Guannan Zhang will participate in a minisymposium, organized by Lili Ju and Xinfeng Liu, on "Recent Advances in Numerical PDEs and Computational Biology (Parts I-III)".

• Error Analysis of a Stochastic Collocation Method for Parabolic Partial Differential Equations with Random Input Data,
  Guannan Zhang, Florida State University;
  Integration factor methods are a class of "exactly linear part" time discretization methods. Recently, a class of efficient implicit integration factor (IIF) methods were developed for solving systems with both stiff linear and nonlinear terms, arising from spatial discretization of time-dependent partial differential equations (PDEs) with linear high order terms and stiff lower order nonlinear terms. The tremendous challenge in applying IIF temporal discretization for PDEs on high spatial dimensions is how to evaluate the matrix exponential operator efficiently. For spatial discretization on unstructured meshes to solve PDEs on complex geometrical domains, how to efficiently apply the IIF temporal discretization was open. In this talk, I will present our results in solving this problem by applying the Krylov subspace approximations to the matrix exponential operator. Then we apply this novel time discretization technique to discontinuous Galerkin (DG) methods on unstructured meshes for solving reaction-diffusion equations. Numerical examples are shown to demonstrate the accuracy, efficiency and robustness of the method in resolving the stiffness of the DG spatial operator for reaction-diffusion PDEs. Application of the method to mathematical models in pattern formation shall be shown.

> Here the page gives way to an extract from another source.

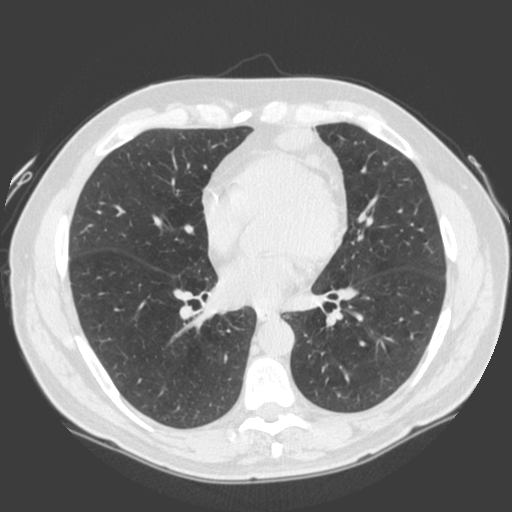
Low-dose screening chest CT, one axial slice; slice 87 of 185 in the series (ordered by position); 120 kVp; lung window (W 1500 / L -600 HU); 512 × 512 image matrix.
Structures marked on this image (expert manual segmentation):
- lesion 1 (tumor, lower lobe of left lung): bounding box <275,128,339,176> (left, top, right, bottom; pixels)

Contributed talks include:

• Multi-GPU Solutions of Hyperbolic and Elliptic PDEs with RBF-FD, Evan Bollig, Florida State University,
  Radial Basis Function Finite Difference (RBF-FD) is a generalized FD scheme that functions on unstructured grids, has stability for large time-steps and competitive accuracy compared to other state-of-the-art methods. We present an ongoing effort to develop fast and efficient parallel implementations of RBF-FD for hyperbolic and elliptic PDEs in geophysics. This work targets Keeneland, an NSF funded GPU cluster with over three hundred GPUs.
• A Bayesian approach to data assimilation in hemodynamics, Marta D'Elia, Florida State University,
  In this talk we discuss a Bayesian data assimilation technique for hemodynamics. Our method is formulated as a control problem where a misfit between data and velocity is minimized subject to the Navier-Stokes equations. The resulting probability density function of the velocity is used to derive its statistical estimators and confidence regions. We present numerical results on 2D and 3D approximations of blood vessels, we compare statistical and deterministic estimators and we draw velocity confidence regions.
• A Continuous Model for Gene Flow, Michal Palczewski, Florida State University,
  Gene flow is a particularly interesting problem in population genetics. A common model for gene flow is discrete randomly mating populations exchanging migrants each generation. Inferences on such a model are currently done by Markov Chain Monte Carlo. Current methods simulate discrete migration events in order to see how well genetic data matches a model and its parameters. There is little power to infer these events individually, and they are a nuisance parameter. What I propose is a new model of migration. In this model Gene Flow is modeled in a continuous matter using a non homogeneous Poisson process. Individual lineages no longer belong to a population but instead have a probability associated with each population. We hope that by turning this discrete problem into a continuous one we will be able to work with larger problems and more complicated scenarios.
• Numerical solution of ice sheet dynamics, Mauro Perego, Florida State University,
  Ice-sheet dynamics play a significant role in Climatology. Several models, characterized by different complexity and accuracy, have been proposed for describing ice-sheet dynamics. In this work we present a parallel finite element implementations of some of them. We compare the results obtained using these different models on Greenland and Antarctica ice-sheets. Also, we explore different strategies for the solution of the resulting non linear system, with particular care to the scalability of the solution.